Wednesday, April 14, 2010

Turcot deals going behind closed doors


Les F said...

This photo was taken back in the 60's by Alan Leishman, a photographer for the Montreal Star,in those days & a friend of a few us,...this was an engineering marvel in it's day.

Cheers! HF&RV

Les F said...

Turcot Interchange
From Wikipedia, the free encyclopedia

Built between October 1965 and April 1967, the Turcot Interchange is a freeway interchange within the city of Montreal, Quebec, Canada, that links Autoroutes 15, 20, and 720. It takes its name from the currently-abandoned Turcot rail yards over which it is built.
At this stack interchange west of downtown, the Ville-Marie Expressway, the Décarie Expressway, the Champlain Bridge, and Autoroute 20 all come together.
When originally constructed the interchange was built high above the ground as a dramatic demonstration of Montreal's status as a modern global metropolis and to accommodate ships passing through the Lachine Canal.
More than 300,000 vehicles use the interchange every day, making it busier than the busiest bridge in the world, the George Washington Bridge, in New York City.
Reconstruction plans
In June 2007, the Quebec government announced the demolition and reconstruction of the structure, projected to be complete in 2016. The announcement came four years after a study on the interchange showed the Turcot structure was crumbling, with reports of concrete slabs up to one square metre falling from the overpasses.[1] In addition to a new interchange built lower to the ground, a large segment of Autoroute 20 would be rebuilt more to the north. Reconstruction of the interchange is expected to cost between $1.2 billion and $1.5 billion.[2]
Around the time of its announcement, the project created controversy as to how Turcot should be rebuilt. Local residents and community groups have come out against the project as proposed by the government, claiming that it will worsen pollution, increase automobile traffic downtown, and require the demolition of housing including a significant portion of the Village des Tanneries neighborhood.[3][4]
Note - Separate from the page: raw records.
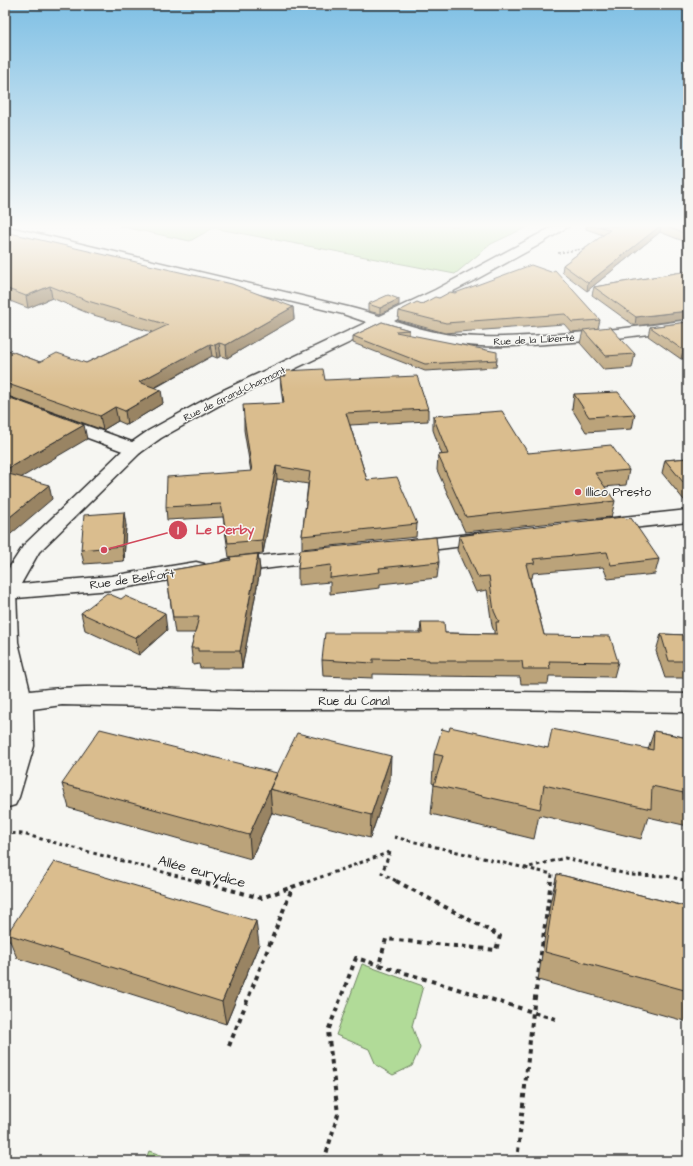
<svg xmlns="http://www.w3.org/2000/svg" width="693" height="1166" font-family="'Architects Daughter',sans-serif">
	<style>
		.green { fill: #b1db98; stroke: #6e8362 }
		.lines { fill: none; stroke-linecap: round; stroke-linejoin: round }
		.street-casing { stroke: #2b2b2b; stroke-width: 3 }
		.secondary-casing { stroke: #2b2b2b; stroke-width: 3 }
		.path-far2 { stroke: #2b2b2b; stroke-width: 1.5; stroke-dasharray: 2 2; stroke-linecap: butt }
		.path-far1 { stroke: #2b2b2b; stroke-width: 3; stroke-dasharray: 3.5 3.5; stroke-linecap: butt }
		.path { stroke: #2b2b2b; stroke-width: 4; stroke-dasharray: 4.5 4.5; stroke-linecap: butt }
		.street { fill: #f6f6f2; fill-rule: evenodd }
		.secondary { fill: #f6f6f2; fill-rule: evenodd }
		.wall { fill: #bba37a; stroke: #2b2b2b }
		.shaded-wall { fill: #998463; stroke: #2b2b2b }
		.building { fill: #dabd8e; stroke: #2b2b2b }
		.poi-dot { fill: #d1495b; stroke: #f6f6f2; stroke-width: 1.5 }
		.labels { text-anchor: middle; stroke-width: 3; stroke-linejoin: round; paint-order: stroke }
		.far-street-label { font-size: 10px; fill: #2b2b2b; stroke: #f6f6f2 }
		.poi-label { font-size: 12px; fill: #2b2b2b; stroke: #f6f6f2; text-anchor: start }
		.street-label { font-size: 12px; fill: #2b2b2b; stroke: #f6f6f2 }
		.near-street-label { font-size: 14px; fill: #2b2b2b; stroke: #f6f6f2 }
		.leader { fill: none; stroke: #d1495b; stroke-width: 1.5 }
		.callout-dot { fill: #d1495b; stroke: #f6f6f2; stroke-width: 1.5 }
		.mark-label { font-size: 12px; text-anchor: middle; font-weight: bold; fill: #fff }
		.callout-label { font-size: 13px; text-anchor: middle; font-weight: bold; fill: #d1495b; stroke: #f6f6f2; stroke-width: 3; stroke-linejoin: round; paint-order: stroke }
	</style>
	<rect width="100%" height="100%" fill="#f6f6f2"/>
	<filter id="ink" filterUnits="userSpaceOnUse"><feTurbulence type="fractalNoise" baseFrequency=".025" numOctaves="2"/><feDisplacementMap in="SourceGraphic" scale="8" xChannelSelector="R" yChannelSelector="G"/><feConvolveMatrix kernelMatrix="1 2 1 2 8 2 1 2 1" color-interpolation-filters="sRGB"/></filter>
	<g filter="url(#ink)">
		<path class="green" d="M119,226H529L491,244L455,274L213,228L190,241Z
			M362,964L423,986L412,1026L420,1048L412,1066L393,1075L376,1065L369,1049L336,1035Z
			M149,1151L179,1161H145Z"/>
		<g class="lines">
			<defs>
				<path id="street" d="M5,226L348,307C381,315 411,328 445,334C478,339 512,337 545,335C593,332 641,327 688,320V328C641,336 594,341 546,344C517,346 487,348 458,344C419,340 380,327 343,314L5,233Z
					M5,396L140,445L143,449L140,453L134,454L128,453L5,407Z
					M5,585L13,587L16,592L18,642L30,691C98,682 170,690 238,691C388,692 538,691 688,694V712L500,709H237L62,705L33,709L34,746L19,797L15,805L5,808V754C10,737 9,709 5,691Z"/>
				<path id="secondary" d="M554,226H569L537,246L475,280L382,327L227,401L161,438L140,453L39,552L21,584L111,576L196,562L204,564L207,569L204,574L111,590L5,599V574L24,545L128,445L148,431L215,394L435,290Z
					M688,510V522L604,531L597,529L594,525L597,521L604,519Z
					M488,532L495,534L498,538L495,542L407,553L400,551L397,547L400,543L407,541Z
					M329,549L336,550L340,555L336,560L230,573L222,571L219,566L222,561L230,559Z"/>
			</defs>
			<use href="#street" class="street-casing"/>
			<use href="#secondary" class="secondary-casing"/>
			<path class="path-far2" d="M558,253L588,248"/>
			<path class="path-far1" d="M5,833L23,834L200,882
				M394,837L525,868L565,858L630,875L667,876L688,881
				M390,852L382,873L398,882
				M525,868L552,874L551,882
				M307,882L390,852"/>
			<path class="path" d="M197,881L261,898L309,881
				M396,881L500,936L496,950L386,939L379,965L559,1020
				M229,1046L293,886
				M324,1161L338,1114L328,1031L356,958L379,965
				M517,1161L533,1012L551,881"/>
			<use href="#street" class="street"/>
			<use href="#secondary" class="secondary"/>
		</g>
		<path class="wall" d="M586,226H688V243L660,232L587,291L562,272L563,265L603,235L586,229Z
			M5,235L293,307L294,319L227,358L221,356L217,358L212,356L155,388L163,403L127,425L118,421L103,430L5,395V349L40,362L86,363L152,332L90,314L52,298L28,308L5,299Z
			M688,271L635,326L592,295L594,287Z
			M455,293L600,320L598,328L635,354L632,368L604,370L580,343L583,331L571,332L564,324L445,333L398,320L399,311Z
			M368,304L399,305L380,314L368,311Z
			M382,322L409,330V335L497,360L496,367L425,371L353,343V336Z
			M688,322V358L681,359L648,336L650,327Z
			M285,371L325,380L428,409V421L350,425L367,480L417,524L416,537L302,549V536L308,484L277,479L263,553L229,557L223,517L167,520L166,507L251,472L244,430V418L283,403L281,388L280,376H285Z
			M574,394L635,414L632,429L586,432L572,409Z
			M433,416L528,453L629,470L626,485L604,487L615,501L611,517L465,532L437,470L438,455H442L433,430Z
			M688,458V505L662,473L665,460Z
			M126,525L124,561L84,564L81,550Z
			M473,533L659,559L655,574L608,579L603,567L533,573L532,578H530L544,635L618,662L614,677L549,676L548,684H521L520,677L428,676V675L373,674V678L323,676L322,660L420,633L421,622L445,633L494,634V631L492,626L487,590L476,592L457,550L459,536L473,534Z
			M300,550L439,562L437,578L380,584V588L330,594V582L298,585V569Z
			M258,554L260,570L242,668H200L199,664L193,665L191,648L195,633H175L166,571L231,560Z
			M81,613L167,630L139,655L85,630Z
			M661,634L688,635V678H665L656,651Z
			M654,731L688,738V826L648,817L641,839L539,815L534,839L431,814L434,784L432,783L434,754L548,748L648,749Z
			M277,775L390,780L370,838L272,813V812L251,859L69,808L62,784Z
			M557,874L688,907V1022L538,980L550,903Z
			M7,934L259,944L226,1024L17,958Z"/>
		<path class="shaded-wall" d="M660,226H661L660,232L587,291L588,283Z
			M50,286L52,298L28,308L26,296Z
			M399,299V305L380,314V308Z
			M293,307L294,319L227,358L226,345Z
			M688,311V319L635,326L636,317Z
			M219,343L221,356L217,358L215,345Z
			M210,344L212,356L141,395L139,382Z
			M688,349V358L681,359L683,350Z
			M161,390L163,403L127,425L125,411Z
			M115,407L118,421L103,430L100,416Z
			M84,425L87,439L5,487V470Z
			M276,466L277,479L263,553L262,540Z
			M49,485L52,499L5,539V521Z
			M124,512L126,525L124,561L122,546Z
			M258,554L260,570L242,668L240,651Z
			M165,613L167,630L139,655L136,638Z
			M391,756L390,780L370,838L371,815Z
			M277,773L278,791L270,789L272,812L251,859L249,835Z
			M256,921L259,944L226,1024L222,1002Z"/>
		<path class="building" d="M599,226H660L588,283L563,265L610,230Z
			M665,226H688V235Z
			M10,233L232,284L293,307L226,345L219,343L215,345L210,344L139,382L161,390L125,411L115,407L100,416L5,383V349L40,362L57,353L86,363L168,325L88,301L50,286L26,296L5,288V235Z
			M531,265L551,272L555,270L600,320L572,322L565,314L446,323L399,311L417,302L422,304L435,297L439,298L450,292L455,293Z
			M688,271V311L636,317L594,287Z
			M388,295L399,299L380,308L368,304Z
			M382,322L409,330L396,331V332L497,352V360L425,364L353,336Z
			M688,322V349L683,350L650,327Z
			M610,327L635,354L606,356L583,330Z
			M323,369L325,380L417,376L428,409L346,413L367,480L397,477L417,524L302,536L310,472L276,466L262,540L228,543L221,504L166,507L167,477L252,471L244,418L243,405L284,403L280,376H286L285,371Z
			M618,392L635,414L589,417L574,394Z
			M5,396L84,425L5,470Z
			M502,411L528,453L611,445L629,470L595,473L615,501L466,517L438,455L448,454L433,416Z
			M688,458V488L665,460Z
			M5,473L49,485L5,521Z
			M124,512L122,546L81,550L84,515Z
			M624,517L626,519L631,518L659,559L611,565L607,552L533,559L535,563L526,564L544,635L610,636L618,662L549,661L550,669H523L522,661H429V660L373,659V663L322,660L325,633H422L421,622H444L445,633L497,634L496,622H499L494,611L489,576L478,577L459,536L474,534L473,533Z
			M436,537L439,562L379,568L380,572L330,578L331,565L298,569L300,550Z
			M258,554L240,651H198V648H191L199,617H173L166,571L231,560L230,557Z
			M107,593L121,599L125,596L165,613L136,638L81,613Z
			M661,634L688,635V661H669Z
			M450,727L548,748L552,729L653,750L654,731L688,738V794L652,786L651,809L544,785L540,809L434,785L443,756L434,754L442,729L449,731Z
			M100,729L277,773L249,835L62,784Z
			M297,733L391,756L371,815L270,789Z
			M54,862L256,921L222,1002L7,934Z
			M557,874L688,907V991L545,952Z"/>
	</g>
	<linearGradient id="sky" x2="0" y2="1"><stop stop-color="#7ebfe4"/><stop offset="0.58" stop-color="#fbfbf9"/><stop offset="1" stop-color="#fbfbf9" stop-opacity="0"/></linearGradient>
	<rect width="693" height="389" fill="url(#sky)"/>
	<circle class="poi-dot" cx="578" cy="492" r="4"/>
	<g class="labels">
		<g class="far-street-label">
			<text transform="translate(534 339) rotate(-3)" y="4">Rue de la Liberté</text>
			<text transform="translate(234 393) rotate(-26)" y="4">Rue de Grand-Charmont</text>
		</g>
		<g class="poi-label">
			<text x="586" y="496">Illico Presto</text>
		</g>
		<g class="street-label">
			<text transform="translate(132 579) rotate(-8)" y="4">Rue de Belfort</text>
			<text x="354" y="705">Rue du Canal</text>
		</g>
		<g class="near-street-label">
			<text transform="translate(202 871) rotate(15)" y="5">Allée eurydice</text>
		</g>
	</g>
	<path class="leader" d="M104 550L178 530"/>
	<g class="callout-dot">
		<circle cx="104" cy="550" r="4"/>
		<circle cx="178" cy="530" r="10"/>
	</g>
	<g class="mark-label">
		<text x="178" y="534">1</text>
	</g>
	<g class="callout-label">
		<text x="225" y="534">Le Derby</text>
	</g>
	<rect width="693" height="1166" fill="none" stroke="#f6f6f2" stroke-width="20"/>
	<rect x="10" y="10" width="673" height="1146" fill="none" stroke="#2b2b2b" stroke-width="1.5" filter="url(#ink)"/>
</svg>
The project's environmental hearings ended June 19, 2009.[5] They revealed new plans for the area by CN,[6] as well as strong public desire to protect existing communities, rethink the modal balance of Montreal's urban transportation, and plan realistically for a future of energy shortages and environmental crisis.

The project itself is currently frozen in the pre-production phase. After conducting several environmental and technical impact researches by MDDEP in early Summer of 2009, construction plans have been furthermore halted because of the 2009 financial crisis, which led Transports Québec to delay the project at least until September 2010, without further notice.